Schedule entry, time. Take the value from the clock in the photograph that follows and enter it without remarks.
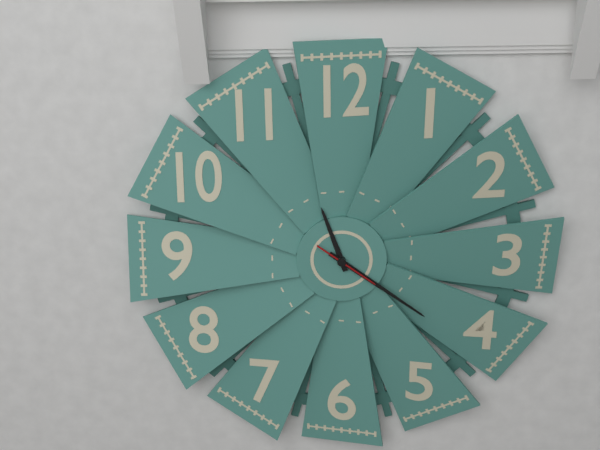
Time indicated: 11:21:21
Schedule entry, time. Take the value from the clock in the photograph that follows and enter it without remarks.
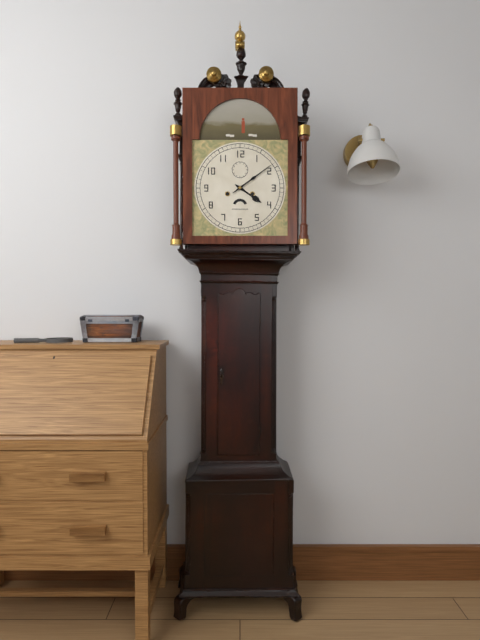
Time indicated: 4:09
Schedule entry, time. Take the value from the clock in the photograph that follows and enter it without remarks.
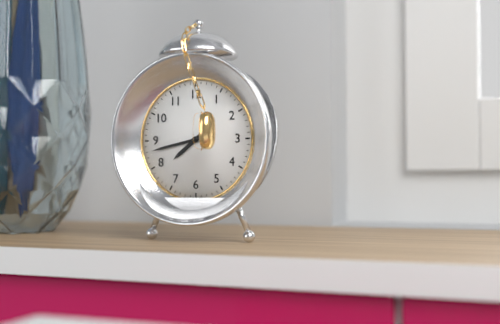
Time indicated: 7:43
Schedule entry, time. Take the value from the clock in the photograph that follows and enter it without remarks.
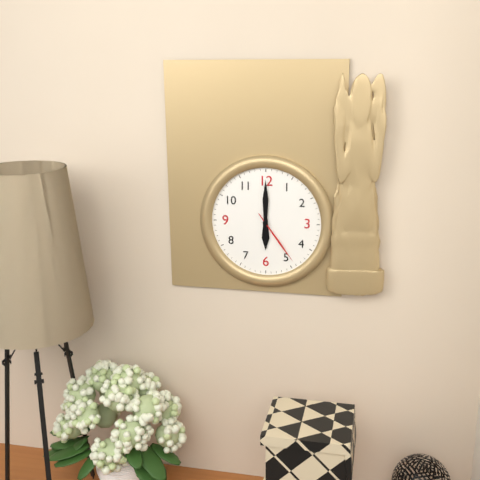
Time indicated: 6:00:24
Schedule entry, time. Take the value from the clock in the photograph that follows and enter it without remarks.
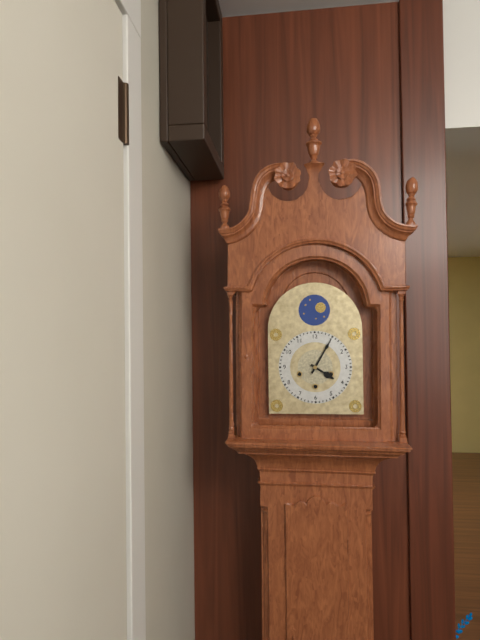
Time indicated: 4:05
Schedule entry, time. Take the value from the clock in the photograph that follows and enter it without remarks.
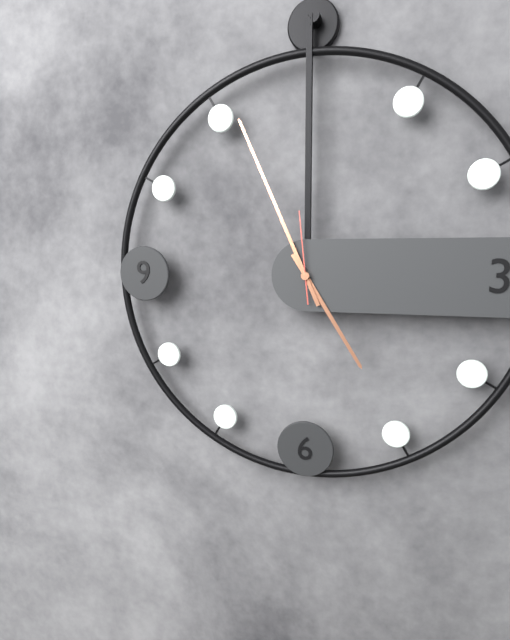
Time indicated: 4:56:59
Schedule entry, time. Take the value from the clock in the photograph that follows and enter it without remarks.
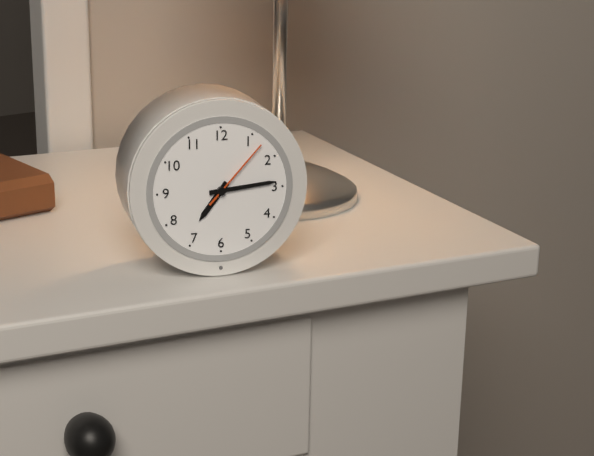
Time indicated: 7:14:07
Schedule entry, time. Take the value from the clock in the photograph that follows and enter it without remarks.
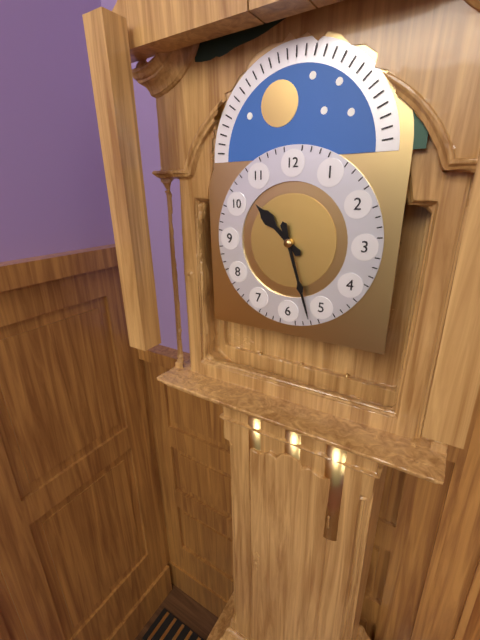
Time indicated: 10:27
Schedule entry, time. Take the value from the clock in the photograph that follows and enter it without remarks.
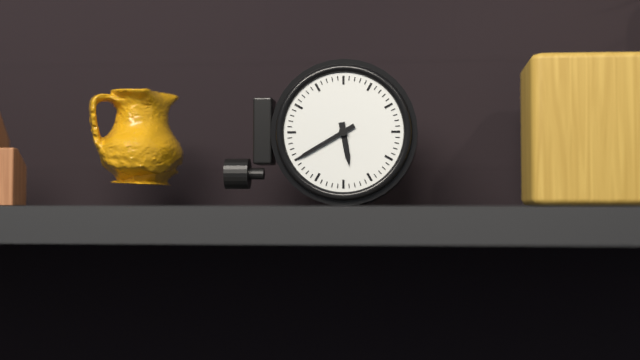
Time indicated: 5:40
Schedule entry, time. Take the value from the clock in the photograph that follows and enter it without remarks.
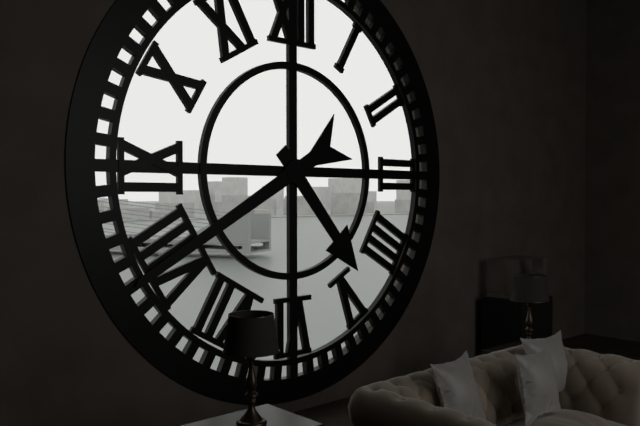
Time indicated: 4:40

________

» **Task details**
Rewrite all the records above, putting "Clock reading" wherever "Time indicated" appears and keeping everything else the same. Omit the pictures.

» **Exercise answer**
Schedule entry, time. Take the value from the clock in the photograph that follows and enter it without remarks.
Clock reading: 11:21:21
Schedule entry, time. Take the value from the clock in the photograph that follows and enter it without remarks.
Clock reading: 4:09
Schedule entry, time. Take the value from the clock in the photograph that follows and enter it without remarks.
Clock reading: 7:43
Schedule entry, time. Take the value from the clock in the photograph that follows and enter it without remarks.
Clock reading: 6:00:24
Schedule entry, time. Take the value from the clock in the photograph that follows and enter it without remarks.
Clock reading: 4:05
Schedule entry, time. Take the value from the clock in the photograph that follows and enter it without remarks.
Clock reading: 4:56:59
Schedule entry, time. Take the value from the clock in the photograph that follows and enter it without remarks.
Clock reading: 7:14:07
Schedule entry, time. Take the value from the clock in the photograph that follows and enter it without remarks.
Clock reading: 10:27
Schedule entry, time. Take the value from the clock in the photograph that follows and enter it without remarks.
Clock reading: 5:40
Schedule entry, time. Take the value from the clock in the photograph that follows and enter it without remarks.
Clock reading: 4:40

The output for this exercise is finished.